Activity
Search the data below for the string "wash". Extract every line that contains it.

Stored data

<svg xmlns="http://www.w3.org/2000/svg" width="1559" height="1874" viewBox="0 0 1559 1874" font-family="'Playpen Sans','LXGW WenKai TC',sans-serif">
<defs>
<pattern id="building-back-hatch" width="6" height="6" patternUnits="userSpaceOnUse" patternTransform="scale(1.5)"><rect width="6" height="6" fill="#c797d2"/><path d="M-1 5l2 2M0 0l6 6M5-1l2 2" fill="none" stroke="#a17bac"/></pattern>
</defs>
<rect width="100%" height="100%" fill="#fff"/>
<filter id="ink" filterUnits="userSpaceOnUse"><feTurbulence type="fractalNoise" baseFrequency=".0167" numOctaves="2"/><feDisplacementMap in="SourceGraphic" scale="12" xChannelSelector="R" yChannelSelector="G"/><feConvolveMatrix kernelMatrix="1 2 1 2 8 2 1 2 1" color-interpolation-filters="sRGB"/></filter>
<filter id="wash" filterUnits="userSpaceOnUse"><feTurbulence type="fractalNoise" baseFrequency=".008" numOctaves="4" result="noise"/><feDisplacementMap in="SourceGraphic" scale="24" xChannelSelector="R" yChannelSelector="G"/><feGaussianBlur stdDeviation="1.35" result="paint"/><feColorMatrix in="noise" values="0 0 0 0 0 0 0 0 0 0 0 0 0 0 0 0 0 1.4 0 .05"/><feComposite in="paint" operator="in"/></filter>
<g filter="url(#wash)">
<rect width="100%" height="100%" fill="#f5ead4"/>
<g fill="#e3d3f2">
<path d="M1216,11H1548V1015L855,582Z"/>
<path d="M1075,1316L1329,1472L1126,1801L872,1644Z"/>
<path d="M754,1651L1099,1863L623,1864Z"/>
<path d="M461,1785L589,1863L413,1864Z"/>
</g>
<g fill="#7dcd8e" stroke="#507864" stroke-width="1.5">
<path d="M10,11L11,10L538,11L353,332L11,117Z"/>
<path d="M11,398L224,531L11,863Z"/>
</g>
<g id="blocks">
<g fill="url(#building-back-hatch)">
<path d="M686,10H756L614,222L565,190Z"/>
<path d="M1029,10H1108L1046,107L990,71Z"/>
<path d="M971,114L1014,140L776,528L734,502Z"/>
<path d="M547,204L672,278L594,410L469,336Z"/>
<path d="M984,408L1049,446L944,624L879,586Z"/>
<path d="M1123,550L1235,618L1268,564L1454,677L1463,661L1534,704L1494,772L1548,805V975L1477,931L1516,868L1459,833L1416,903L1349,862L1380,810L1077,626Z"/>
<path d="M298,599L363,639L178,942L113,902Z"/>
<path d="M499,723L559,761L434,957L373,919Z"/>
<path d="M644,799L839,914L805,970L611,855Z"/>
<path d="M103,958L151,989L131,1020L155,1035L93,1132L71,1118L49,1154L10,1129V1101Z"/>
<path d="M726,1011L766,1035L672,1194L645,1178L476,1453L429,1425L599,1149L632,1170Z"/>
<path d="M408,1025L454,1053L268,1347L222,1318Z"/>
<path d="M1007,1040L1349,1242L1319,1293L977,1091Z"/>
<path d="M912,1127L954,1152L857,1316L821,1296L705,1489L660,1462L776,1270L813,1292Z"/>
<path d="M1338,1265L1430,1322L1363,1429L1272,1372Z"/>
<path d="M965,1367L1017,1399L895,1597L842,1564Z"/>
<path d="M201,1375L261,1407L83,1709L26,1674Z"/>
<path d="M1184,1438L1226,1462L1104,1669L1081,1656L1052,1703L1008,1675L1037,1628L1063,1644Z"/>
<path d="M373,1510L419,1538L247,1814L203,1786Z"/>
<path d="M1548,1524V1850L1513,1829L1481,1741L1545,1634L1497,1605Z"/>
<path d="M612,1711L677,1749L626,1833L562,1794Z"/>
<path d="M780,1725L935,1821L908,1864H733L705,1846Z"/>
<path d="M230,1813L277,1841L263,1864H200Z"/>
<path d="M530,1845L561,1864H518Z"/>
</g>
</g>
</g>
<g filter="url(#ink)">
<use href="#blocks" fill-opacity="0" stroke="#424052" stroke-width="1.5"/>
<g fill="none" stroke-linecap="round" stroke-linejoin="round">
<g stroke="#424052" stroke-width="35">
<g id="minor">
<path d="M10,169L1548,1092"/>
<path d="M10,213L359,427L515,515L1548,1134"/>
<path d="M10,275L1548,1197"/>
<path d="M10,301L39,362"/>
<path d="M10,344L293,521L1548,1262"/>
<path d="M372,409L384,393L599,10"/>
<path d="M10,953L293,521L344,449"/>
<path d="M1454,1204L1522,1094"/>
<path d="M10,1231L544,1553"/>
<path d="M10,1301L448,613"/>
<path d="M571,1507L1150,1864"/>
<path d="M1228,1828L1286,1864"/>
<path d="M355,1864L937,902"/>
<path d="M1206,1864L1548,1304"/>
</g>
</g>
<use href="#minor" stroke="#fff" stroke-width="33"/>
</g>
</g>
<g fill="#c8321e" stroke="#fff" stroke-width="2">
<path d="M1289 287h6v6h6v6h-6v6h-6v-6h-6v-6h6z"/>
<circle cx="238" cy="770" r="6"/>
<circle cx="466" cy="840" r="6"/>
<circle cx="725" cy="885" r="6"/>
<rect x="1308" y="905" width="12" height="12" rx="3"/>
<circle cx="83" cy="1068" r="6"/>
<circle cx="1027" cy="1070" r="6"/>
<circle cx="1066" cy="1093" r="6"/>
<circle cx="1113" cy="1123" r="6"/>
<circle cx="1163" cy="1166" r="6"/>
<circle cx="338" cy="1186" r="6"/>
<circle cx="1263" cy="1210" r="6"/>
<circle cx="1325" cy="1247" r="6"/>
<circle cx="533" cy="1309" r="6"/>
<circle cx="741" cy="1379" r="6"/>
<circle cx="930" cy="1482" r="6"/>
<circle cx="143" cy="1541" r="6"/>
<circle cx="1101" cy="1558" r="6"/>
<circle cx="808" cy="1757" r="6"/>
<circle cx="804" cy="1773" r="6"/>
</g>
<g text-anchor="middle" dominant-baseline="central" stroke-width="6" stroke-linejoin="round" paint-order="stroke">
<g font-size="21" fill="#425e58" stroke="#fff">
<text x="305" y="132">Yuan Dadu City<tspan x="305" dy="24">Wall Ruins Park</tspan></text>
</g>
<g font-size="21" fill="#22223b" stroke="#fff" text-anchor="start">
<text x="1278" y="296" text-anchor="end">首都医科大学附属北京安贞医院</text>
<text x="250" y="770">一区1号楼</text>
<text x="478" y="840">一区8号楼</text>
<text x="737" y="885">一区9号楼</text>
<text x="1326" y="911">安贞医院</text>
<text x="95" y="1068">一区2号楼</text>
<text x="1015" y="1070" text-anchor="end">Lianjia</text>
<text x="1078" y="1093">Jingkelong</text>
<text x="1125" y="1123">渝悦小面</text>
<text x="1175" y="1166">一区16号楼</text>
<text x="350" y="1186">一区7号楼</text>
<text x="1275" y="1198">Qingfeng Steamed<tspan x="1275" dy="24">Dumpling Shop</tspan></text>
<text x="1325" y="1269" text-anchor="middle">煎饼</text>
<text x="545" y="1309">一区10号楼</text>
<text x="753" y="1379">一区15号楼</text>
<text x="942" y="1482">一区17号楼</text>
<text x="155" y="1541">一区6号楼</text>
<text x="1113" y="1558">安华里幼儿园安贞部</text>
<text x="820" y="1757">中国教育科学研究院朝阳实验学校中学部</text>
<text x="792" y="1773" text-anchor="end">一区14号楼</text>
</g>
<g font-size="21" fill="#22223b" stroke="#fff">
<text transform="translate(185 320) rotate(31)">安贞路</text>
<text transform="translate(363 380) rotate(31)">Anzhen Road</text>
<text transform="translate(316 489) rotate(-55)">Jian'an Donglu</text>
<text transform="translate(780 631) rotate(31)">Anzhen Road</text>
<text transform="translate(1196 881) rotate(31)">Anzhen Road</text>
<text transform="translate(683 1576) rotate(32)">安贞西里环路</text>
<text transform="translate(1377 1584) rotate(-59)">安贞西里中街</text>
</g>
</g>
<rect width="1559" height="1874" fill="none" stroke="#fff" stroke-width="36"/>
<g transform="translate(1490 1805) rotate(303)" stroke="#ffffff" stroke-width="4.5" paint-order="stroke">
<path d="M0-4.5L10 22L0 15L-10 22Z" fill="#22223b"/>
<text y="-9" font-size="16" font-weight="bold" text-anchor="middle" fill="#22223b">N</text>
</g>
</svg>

Exercise output
<filter id="wash" filterUnits="userSpaceOnUse"><feTurbulence type="fractalNoise" baseFrequency=".008" numOctaves="4" result="noise"/><feDisplacementMap in="SourceGraphic" scale="24" xChannelSelector="R" yChannelSelector="G"/><feGaussianBlur stdDeviation="1.35" result="paint"/><feColorMatrix in="noise" values="0 0 0 0 0 0 0 0 0 0 0 0 0 0 0 0 0 1.4 0 .05"/><feComposite in="paint" operator="in"/></filter>
<g filter="url(#wash)">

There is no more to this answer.